*WRITTEN EXERCISE:* Copy out the lines between the one holding "Source Extractor 2.28.2" and the one holding "[instrumental pixel values]", inclusive, with no changes.
>>>>
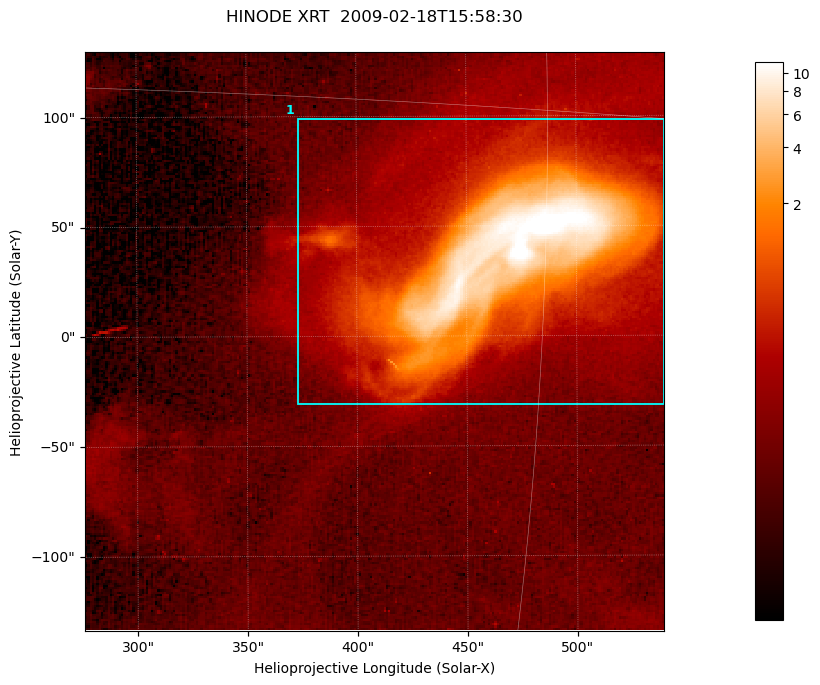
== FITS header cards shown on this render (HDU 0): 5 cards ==
TELESCOP= 'HINODE  '           /
INSTRUME= 'XRT     '           /
DATE_OBS= '2009-02-18T15:58:30.932' /
CTYPE1  = 'Solar-X '           /
CTYPE2  = 'Solar-Y '           /

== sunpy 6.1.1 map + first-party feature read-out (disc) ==
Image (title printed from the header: HINODE XRT  2009-02-18T15:58:30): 256 x 256 px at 1.03 arcsec/px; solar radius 970 arcsec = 943 px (partial field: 2.3% of the solar disc is inside the frame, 100% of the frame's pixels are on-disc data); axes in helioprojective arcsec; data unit not stated in the header (colour bar unlabelled)
Orientation: roll -0.234 deg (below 1 deg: not rotated)
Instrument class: DISC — disc imager (sunpy class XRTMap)
Bright regions (active regions / flare kernels): reference = the on-disc median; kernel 3 px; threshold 5 sigma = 0.351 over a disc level ~0.1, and >= 1.15x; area >= 65 px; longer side >= 3 px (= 3.1 arcsec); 1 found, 1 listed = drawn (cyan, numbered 1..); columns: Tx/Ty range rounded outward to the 5 arcsec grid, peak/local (2 s.f.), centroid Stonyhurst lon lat
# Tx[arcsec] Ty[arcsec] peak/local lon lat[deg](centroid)
1 370..540 -35..100 162 +29 -4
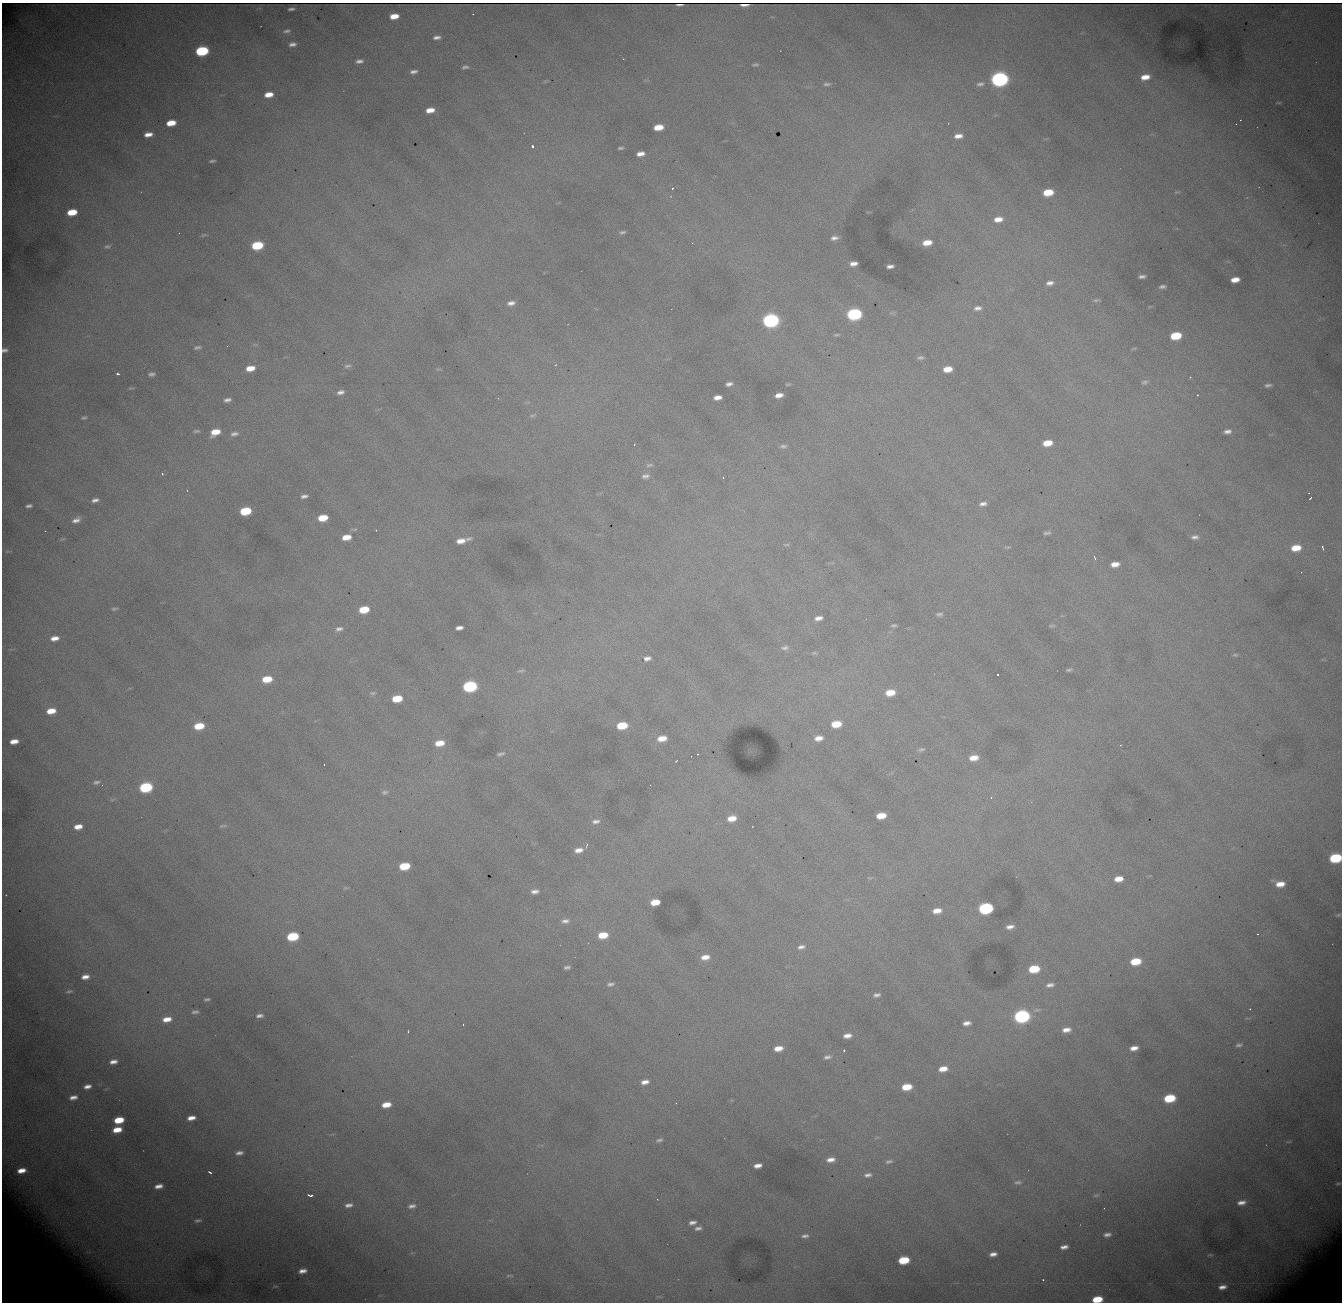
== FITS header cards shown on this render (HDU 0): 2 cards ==
NAXIS1  = 1340
NAXIS2  = 1300

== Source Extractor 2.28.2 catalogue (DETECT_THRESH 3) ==
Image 1340 x 1300 px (HDU 0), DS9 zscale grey, 1 PNG px = 1 image px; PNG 1344 x 1304 px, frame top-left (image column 1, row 1300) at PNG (2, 3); no overlay
Background 3580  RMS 36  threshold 108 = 3 sigma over >= 5 px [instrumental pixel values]
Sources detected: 236; all 236 listed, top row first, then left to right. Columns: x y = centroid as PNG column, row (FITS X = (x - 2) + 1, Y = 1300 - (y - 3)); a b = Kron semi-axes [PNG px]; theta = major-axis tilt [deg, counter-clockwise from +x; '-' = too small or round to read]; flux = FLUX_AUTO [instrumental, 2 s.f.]
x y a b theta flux
679 5 7 2 1 5.8e+03
744 5 8 2 -1 1.7e+04
291 9 6 3 7 5.6e+03
394 16 8 5 7 3.3e+04
286 31 9 5 10 6.5e+03
437 37 8 4 5 9.7e+03
292 44 7 4 7 9.4e+03
202 51 8 6 9 2.6e+05
359 61 6 3 7 8.2e+03
755 64 9 4 9 5.0e+03
465 67 8 4 7 6.0e+03
413 72 8 4 7 9.1e+03
1145 77 9 6 11 2.9e+04
999 79 9 6 7 1.1e+06
827 84 10 4 3 6.9e+03
980 84 11 6 7 1.0e+04
269 95 9 5 7 3.0e+04
1279 103 8 4 0 4.1e+03
430 110 8 5 10 2.7e+04
1240 120 4 3 - 1.7e+03
171 123 8 5 9 4.8e+04
1236 124 2 2 - 1.4e+03
658 127 8 5 8 4.3e+04
148 134 8 4 10 2.0e+04
958 136 8 4 6 1.7e+04
532 146 3 3 - 7.9e+03
620 148 5 3 - 4.5e+03
640 154 7 4 8 1.7e+04
212 161 6 2 7 4.4e+03
672 188 3 3 - 2.0e+03
1048 192 9 6 9 6.2e+04
1177 192 9 4 0 3.7e+03
72 212 8 5 10 6.2e+04
998 219 11 6 7 2.5e+04
622 232 7 4 15 5.6e+03
203 235 8 4 25 3.8e+03
834 238 8 5 8 1.1e+04
927 242 9 6 9 3.5e+04
257 245 8 5 9 1.4e+05
107 246 9 6 11 6.0e+03
853 264 7 4 8 1.5e+04
890 266 7 3 5 9.2e+03
1142 276 6 3 7 7.7e+03
1235 280 8 5 8 2.6e+04
1050 283 9 5 12 1.2e+04
1162 287 7 4 5 7.0e+03
1096 300 8 4 3 4.3e+03
511 303 10 5 10 1.3e+04
977 308 11 6 6 1.2e+04
854 314 9 6 7 4.5e+05
771 320 9 6 7 7.9e+05
836 335 9 3 7 3.7e+03
1176 336 8 5 9 9.6e+04
197 347 9 4 12 6.1e+03
4 350 6 4 14 7.4e+03
920 358 8 5 5 6.4e+03
347 366 10 4 12 5.7e+03
250 368 8 5 10 3.3e+04
948 369 8 5 7 3.6e+04
118 374 3 3 - 5.0e+03
151 374 7 4 4 6.9e+03
1144 382 9 4 10 5.2e+03
729 384 6 4 14 8.5e+03
788 384 7 3 13 2.4e+03
1268 385 8 4 9 6.6e+03
340 392 7 4 13 1.0e+04
779 395 7 4 13 1.7e+04
1197 395 2 2 - 1.4e+03
717 397 7 4 7 1.7e+04
227 400 7 4 11 8.7e+03
532 415 9 4 20 4.6e+03
84 418 7 4 11 4.3e+03
196 431 7 4 1 4.4e+03
1227 431 8 5 10 1.1e+04
215 432 8 5 20 4.2e+04
234 434 10 5 7 8.6e+03
1047 443 8 5 8 4.2e+04
783 446 9 5 6 6.2e+03
649 465 10 5 6 6.9e+03
162 474 4 3 - 2.6e+03
645 476 10 6 9 1.1e+04
723 478 3 3 - 1.9e+03
304 496 8 4 8 8.9e+03
1310 498 4 2 - 3.1e+03
95 500 7 4 12 9.5e+03
983 504 8 4 10 9.8e+03
29 506 6 3 8 6.3e+03
245 511 8 5 9 1.2e+05
323 518 8 5 8 5.9e+04
76 520 9 5 20 1.3e+04
1047 533 9 4 9 5.4e+03
346 537 8 5 8 3.4e+04
1195 537 8 5 3 9.4e+03
468 539 10 5 10 6.4e+03
461 541 9 5 9 2.3e+04
786 545 10 3 0 3.6e+03
1007 547 8 3 -3 3.0e+03
1296 548 9 6 8 4.8e+04
1322 548 5 2 - 3.1e+03
1095 558 6 3 -69 3.2e+03
1115 564 8 5 7 2.3e+04
114 609 7 3 8 4.2e+03
364 609 8 5 9 6.9e+04
939 614 9 5 0 6.7e+03
818 618 7 4 12 1.3e+04
894 625 6 3 5 4.7e+03
1052 626 9 3 0 3.5e+03
459 628 7 4 10 1.2e+04
339 629 9 5 12 8.9e+03
55 638 10 5 8 2.1e+04
785 648 10 6 10 9.1e+03
814 653 8 4 7 4.0e+03
1235 655 7 4 0 3.9e+03
647 658 8 5 10 1.1e+04
1069 670 7 4 6 4.5e+03
521 671 12 5 3 6.0e+03
997 674 3 2 - 3.4e+03
267 679 9 6 7 6.0e+04
470 686 9 6 8 3.6e+05
890 692 9 6 8 4.7e+04
372 693 9 5 1 5.3e+03
397 699 8 5 8 7.3e+04
51 711 8 5 9 4.0e+04
836 724 9 6 8 6.3e+04
199 726 9 6 8 6.9e+04
622 726 8 5 9 8.2e+04
662 738 8 5 10 3.0e+04
818 738 9 6 8 2.1e+04
14 741 7 4 8 2.3e+04
439 743 9 6 7 3.9e+04
921 749 9 5 12 5.8e+03
501 754 11 5 14 6.8e+03
697 754 2 2 - 2.0e+03
974 758 9 6 7 3.1e+04
676 761 3 2 - 3.1e+03
324 765 3 2 - 5.5e+03
96 782 8 5 10 6.7e+03
650 785 2 2 - 1.1e+03
146 787 9 6 9 2.7e+05
385 792 9 6 11 6.9e+03
991 797 4 3 - 2.6e+03
112 800 6 4 19 3.2e+03
881 816 8 5 9 4.5e+04
732 818 9 6 10 3.1e+04
596 821 10 5 5 1.0e+04
223 826 11 4 10 4.5e+03
78 827 8 5 8 2.6e+04
578 850 11 6 11 2.1e+04
1335 858 9 6 8 1.9e+05
404 866 8 5 9 9.3e+04
1118 879 8 5 8 2.9e+04
1280 884 8 5 5 3.0e+04
345 888 7 4 9 3.6e+03
535 891 8 5 7 1.1e+04
655 902 8 5 9 4.4e+04
986 908 9 6 8 4.4e+05
937 911 9 5 8 2.4e+04
1338 915 7 4 10 3.5e+03
565 921 11 7 6 1.2e+04
1010 927 11 6 9 1.5e+04
1257 934 2 2 - 1.3e+03
603 935 9 6 7 5.4e+04
293 936 8 6 9 1.5e+05
801 947 8 5 13 9.1e+03
705 957 10 6 8 2.4e+04
1135 961 9 6 7 7.2e+04
567 967 6 3 10 6.4e+03
1034 969 8 5 8 9.0e+04
85 977 7 4 11 1.6e+04
610 984 9 4 9 7.0e+03
1050 985 8 5 11 9.9e+03
69 991 9 4 9 4.9e+03
877 995 7 5 13 7.9e+03
207 999 7 4 10 5.4e+03
1250 1009 3 3 - 2.3e+03
195 1012 9 5 5 7.7e+03
259 1016 7 4 5 8.6e+03
1022 1016 9 6 9 6.5e+05
167 1019 10 6 9 2.8e+04
967 1023 7 4 6 1.3e+04
463 1024 3 2 - 3.9e+03
1066 1030 9 5 7 1.8e+04
408 1032 3 2 - 2.2e+03
847 1036 8 5 7 1.7e+04
1239 1045 8 4 3 5.8e+03
778 1048 9 5 7 2.6e+04
1134 1048 8 5 9 1.8e+04
844 1050 3 2 - 2.4e+03
827 1057 10 6 11 9.0e+03
113 1062 9 6 10 1.6e+04
943 1069 9 5 10 2.7e+04
645 1082 9 5 12 1.6e+04
87 1086 11 7 11 1.8e+04
907 1087 8 5 8 5.5e+04
73 1097 11 7 11 1.8e+04
1169 1098 9 6 10 1.2e+05
676 1103 2 2 - 1.2e+03
386 1105 9 5 9 3.4e+04
191 1118 7 4 8 1.9e+04
119 1120 8 5 11 6.4e+04
117 1130 8 5 11 3.8e+04
877 1137 7 4 18 4.0e+03
659 1140 9 4 18 6.2e+03
1289 1142 8 3 13 2.8e+03
239 1153 7 4 8 9.6e+03
831 1160 10 6 10 1.8e+04
889 1161 10 5 13 7.4e+03
758 1166 7 4 13 1.6e+04
21 1170 7 4 11 2.2e+04
210 1172 4 2 - 3.9e+03
868 1175 10 5 8 1.0e+04
1018 1182 9 5 1 6.5e+03
1338 1183 6 3 8 2.5e+03
159 1186 9 5 12 1.6e+04
310 1195 6 3 0 9.0e+03
1096 1195 8 4 13 4.2e+03
657 1199 3 2 - 1.4e+03
1241 1202 10 6 9 1.7e+04
348 1205 9 5 9 1.1e+04
412 1206 8 4 11 9.1e+03
198 1220 9 4 8 6.1e+03
692 1223 9 5 9 1.0e+04
698 1228 8 4 10 8.6e+03
1107 1235 7 4 6 9.6e+03
805 1236 10 5 5 9.6e+03
1064 1247 7 4 8 1.2e+04
993 1254 7 4 9 1.3e+04
1210 1255 7 4 0 2.7e+03
904 1260 8 5 9 9.5e+04
303 1271 8 5 11 1.6e+04
509 1276 11 3 -3 4.3e+03
1043 1280 3 3 - 2.0e+03
275 1286 7 3 8 3.1e+03
1222 1287 7 4 9 1.3e+04
7 1297 33 22 -53 6.2e+04
1097 1299 8 5 7 7.0e+04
<<<<
*FULL ANSWER:*
== Source Extractor 2.28.2 catalogue (DETECT_THRESH 3) ==
Image 1340 x 1300 px (HDU 0), DS9 zscale grey, 1 PNG px = 1 image px; PNG 1344 x 1304 px, frame top-left (image column 1, row 1300) at PNG (2, 3); no overlay
Background 3580  RMS 36  threshold 108 = 3 sigma over >= 5 px [instrumental pixel values]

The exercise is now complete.